BM: It’s myself and Rich Morel, both singer-songwriter musicians, producers, whatever. We started this party in 2003. The idea was to meet people. I’d just moved to Washington, D.C., and I wanted to meet people. We had a shared love of disco and electronic music, and we just started these DJ nights that, over eight years, have morphed into this big seasonal dance event that we take around the country.
Q: You were somewhat new to electronic and dance music when this started, right?
BM: Going back to my punk rock days, I had no time for disco and little time for ’80s electronic music, which now I know is a shame because there was so much great stuff I was missing at the time. I had to go back and re-educate myself.

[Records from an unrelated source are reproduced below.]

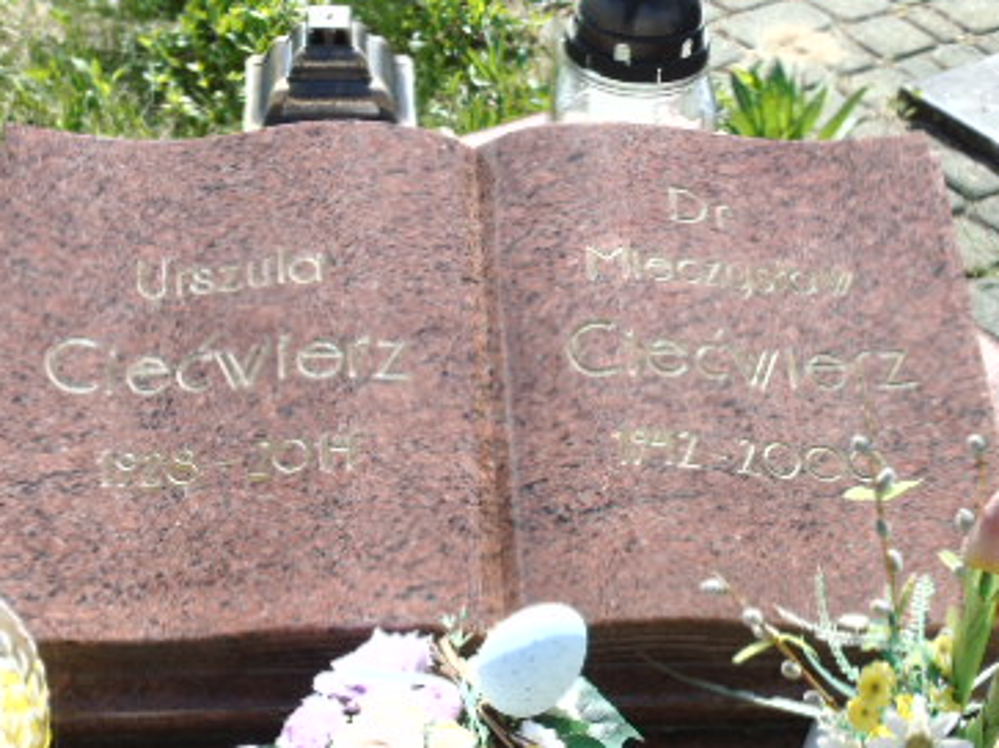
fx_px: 1731
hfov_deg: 32.2
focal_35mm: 60
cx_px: 468
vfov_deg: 24.3
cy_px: 465
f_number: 3.8
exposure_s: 1/500
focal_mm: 6.1
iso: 80
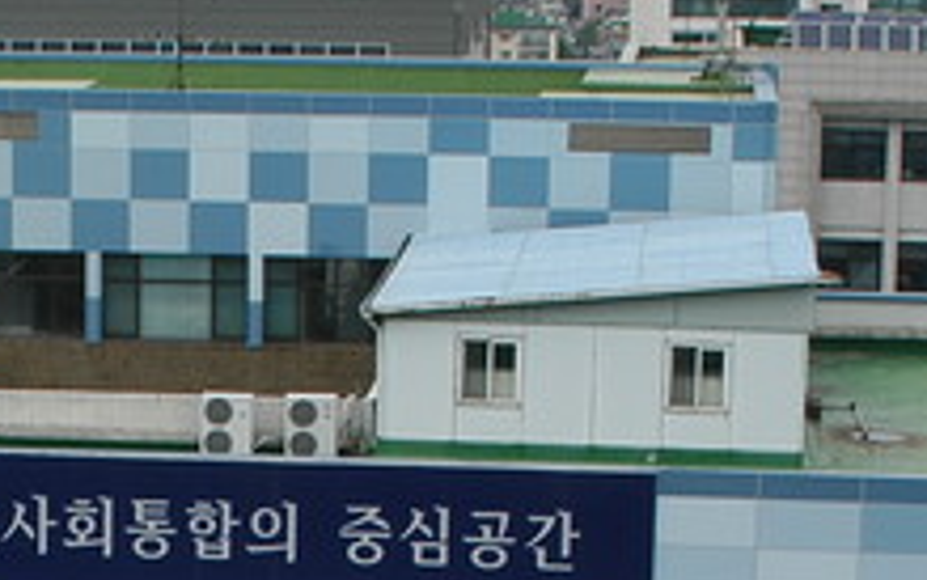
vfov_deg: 8.5
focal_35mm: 152
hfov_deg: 13.6
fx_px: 3841
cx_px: 99
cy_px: 847
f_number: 11
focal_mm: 28
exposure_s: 1/125
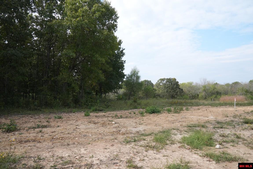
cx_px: 126
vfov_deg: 53.2
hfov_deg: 73.7
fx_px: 169
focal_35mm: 24
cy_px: 84
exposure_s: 1/250
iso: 640
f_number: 11
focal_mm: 24
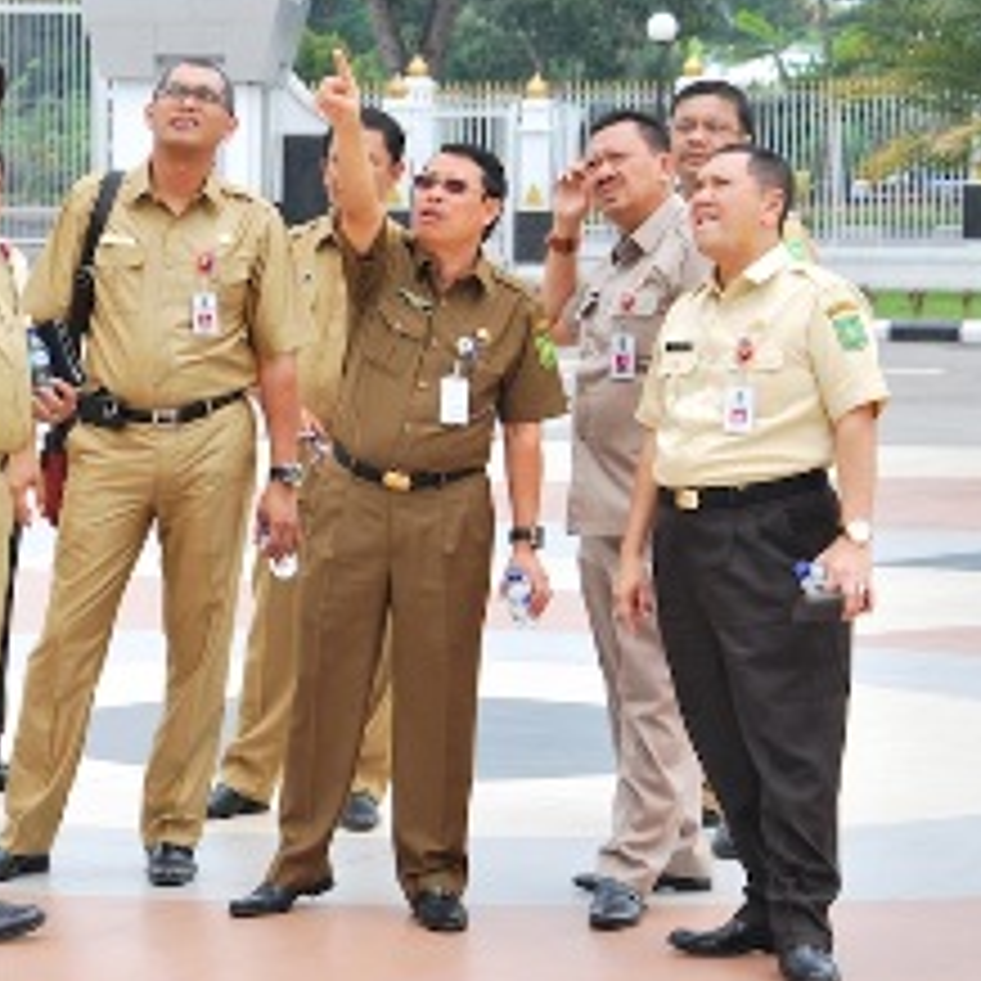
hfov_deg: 11.4
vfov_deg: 11.4
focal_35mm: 153
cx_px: 176
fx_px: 4906
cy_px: 448
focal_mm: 58
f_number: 8
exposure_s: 1/320
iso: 200
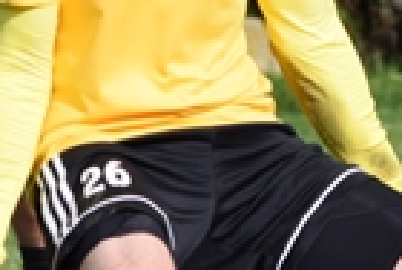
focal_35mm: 1291
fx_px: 14444
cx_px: 563
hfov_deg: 1.6
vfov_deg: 1.1
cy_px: 187
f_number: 5.6
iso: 400
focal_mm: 155
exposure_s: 1/1600
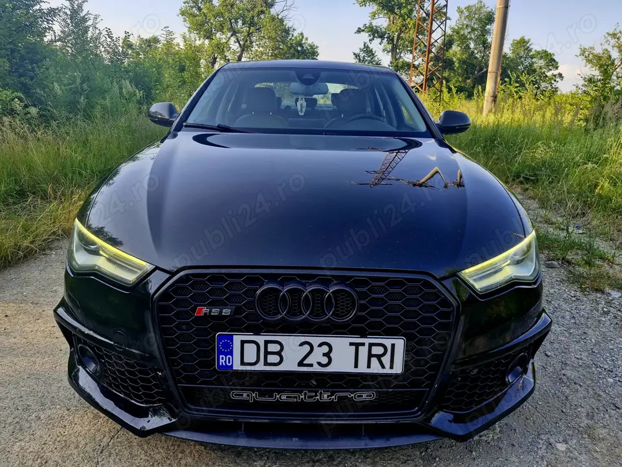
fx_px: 413
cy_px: 234
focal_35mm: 23
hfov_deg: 73.9
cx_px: 311
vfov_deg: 58.9
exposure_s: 1/476
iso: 50
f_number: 1.8
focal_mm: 5.54
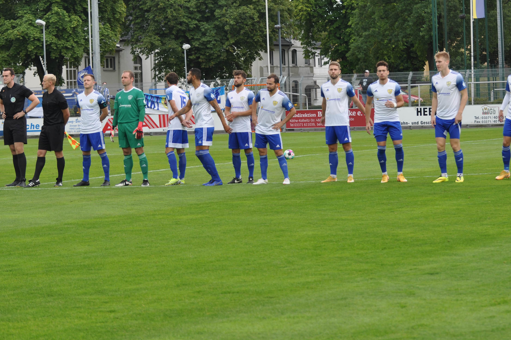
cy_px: 155
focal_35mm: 120
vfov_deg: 11.4
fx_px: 1701
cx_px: 261
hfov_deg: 17.1
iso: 200
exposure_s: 1/125
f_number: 4.5
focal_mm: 70
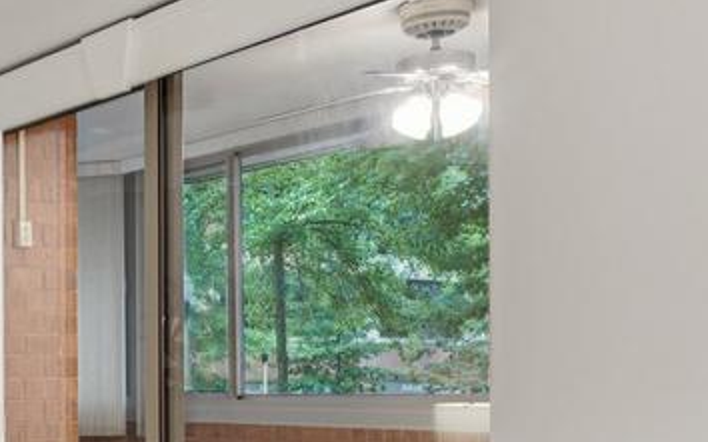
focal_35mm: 58
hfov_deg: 29.9
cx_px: -146
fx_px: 1119
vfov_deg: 21.8
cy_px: 400
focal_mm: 14
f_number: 8
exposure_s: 1/4
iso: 200
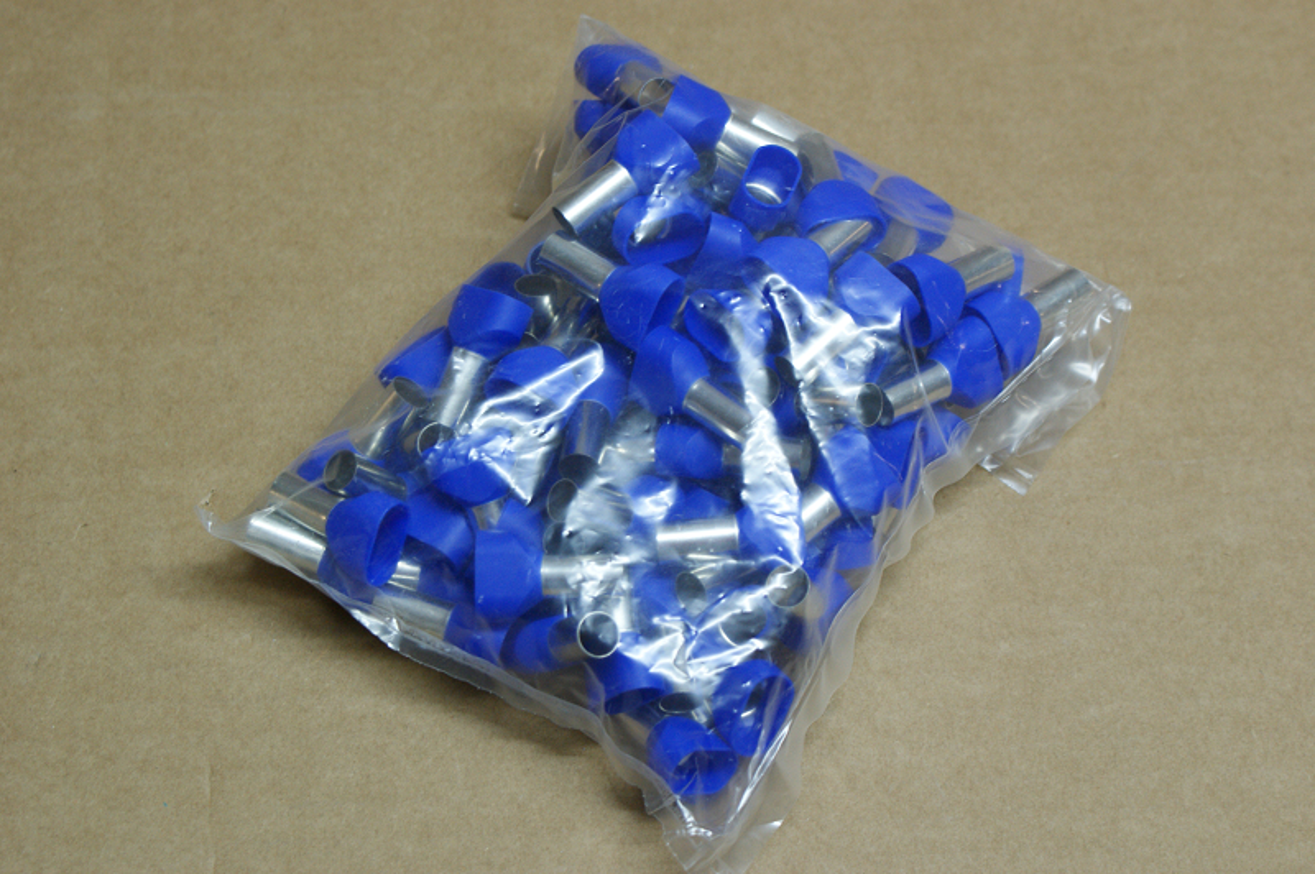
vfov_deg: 18.2
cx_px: 658
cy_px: 437
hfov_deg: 27.0
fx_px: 2737
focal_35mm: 75
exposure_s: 1/13
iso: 400
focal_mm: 50
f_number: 5.6
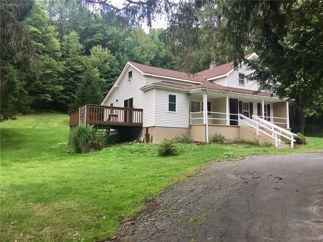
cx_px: 162
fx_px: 271
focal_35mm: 29
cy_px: 121
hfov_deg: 61.7
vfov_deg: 48.2
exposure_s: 1/267
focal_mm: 4.15
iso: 25
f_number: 2.2
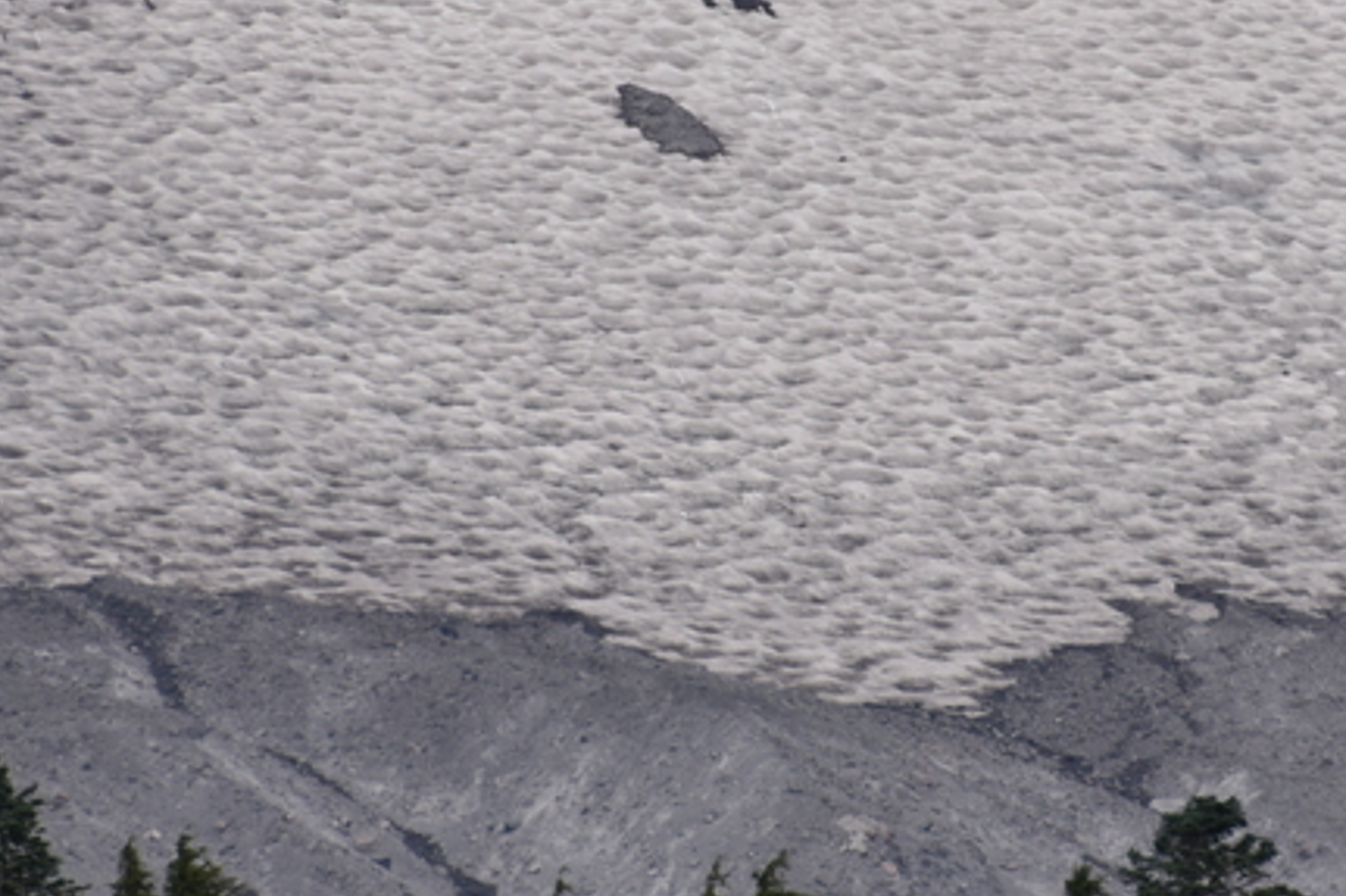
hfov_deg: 2.3
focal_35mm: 892
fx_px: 33336
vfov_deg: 1.5
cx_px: 803
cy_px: 275
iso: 100
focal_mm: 300
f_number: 7.1
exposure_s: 1/640
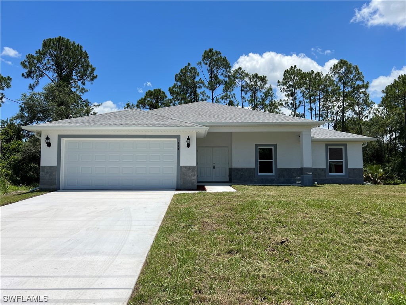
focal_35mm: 26
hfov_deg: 67.3
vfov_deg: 53.1
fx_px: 305
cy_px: 152
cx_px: 203
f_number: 1.5
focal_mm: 5.7
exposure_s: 1/6579
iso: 50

Q: The solo show next month will feature you playing songs and reading from the book, is that right?
BM: Yes. [Laughs] I don’t know how I’m going to do that. I’m waiting for a call back from Ray Davies to see how he did it. [Laughs]
Q: Now that you have the book in your hand, how do you feel about it and the process of writing it?
BM: I’m very proud of it. It’s been a lot of work. … It’s not at all what I thought it would be.
Q: What do you mean?
BM: Well, the obvious route would have been: Here’s a cursory look at my childhood and some things I liked as a kid, and then, oh, I was in this band and then another band, and all these wonderful things happened. Everyone who picks this up is going to know that story already. It was clear to me that my job was to let people really know who I am, to take ownership of my life, the good and bad.
Q: This comes out just a few months after Andrew Earles’ Husker Du biography (Husker Du: The Story of the Noise-Pop Pioneers Who Launched Modern Rock). Bandmates Grant Hart and Greg Norton are interviewed in that book, but not you. Is that because this book was under way?
BM: Yes. I haven’t read that book.
Q: You’ve written before. Why not write this memoir on your own? How did Azerrad help shape the story?
BM: Where he gets credit is, as an outsider, getting me to shed the stories that had no bearing on the greater story. And also, things that I’d drop as an aside, he’d be like, “Wait a minute!”
Q: The book has a different tone in the grumpy first half (when your homosexuality was an open secret) than the cheery second (when you were completely out). I’m intrigued by why you felt it so necessary to “bid a farewell to rock” in order to fully pursue a life as a gay man.
BM: I wanted to reinvent myself as a person. For whatever reasons at the time, it was not possible to be fully myself being constantly beholden to my rock ‘n’ roll career. I needed to step off that. I was basically planning my gay identity in ’97-’98, starting to brush up on and then immerse myself in the gay life. I’d never allowed myself that, never had it. The more I sat in the van, the less I was going to have it. I just needed to spend time around other gay people and basically learn how to be one, which I wasn’t getting in punk rock. The two were not going to co-exist. Now I know better, but at the time I thought I really needed to let go of this.
Q: How did the transition from rock to electronic music facilitate this?
BM: Electronic music was the soundtrack of that life. The coffee shops, restaurants, gyms where I was spending time were all playing this music. Instead of going to a rock bar every night of my life and hearing rock all the time, I was in environments hearing keyboards and processed vocals and divas. Once it was in my head — I’m a musician, I wanted to learn how people made that music. It took a number of years to get it. It’s not as intuitive as pop music.
Q: What will your next music be?
BM: I’m still figuring that out. I stopped writing music when I started writing the book. So I’m just getting back to it.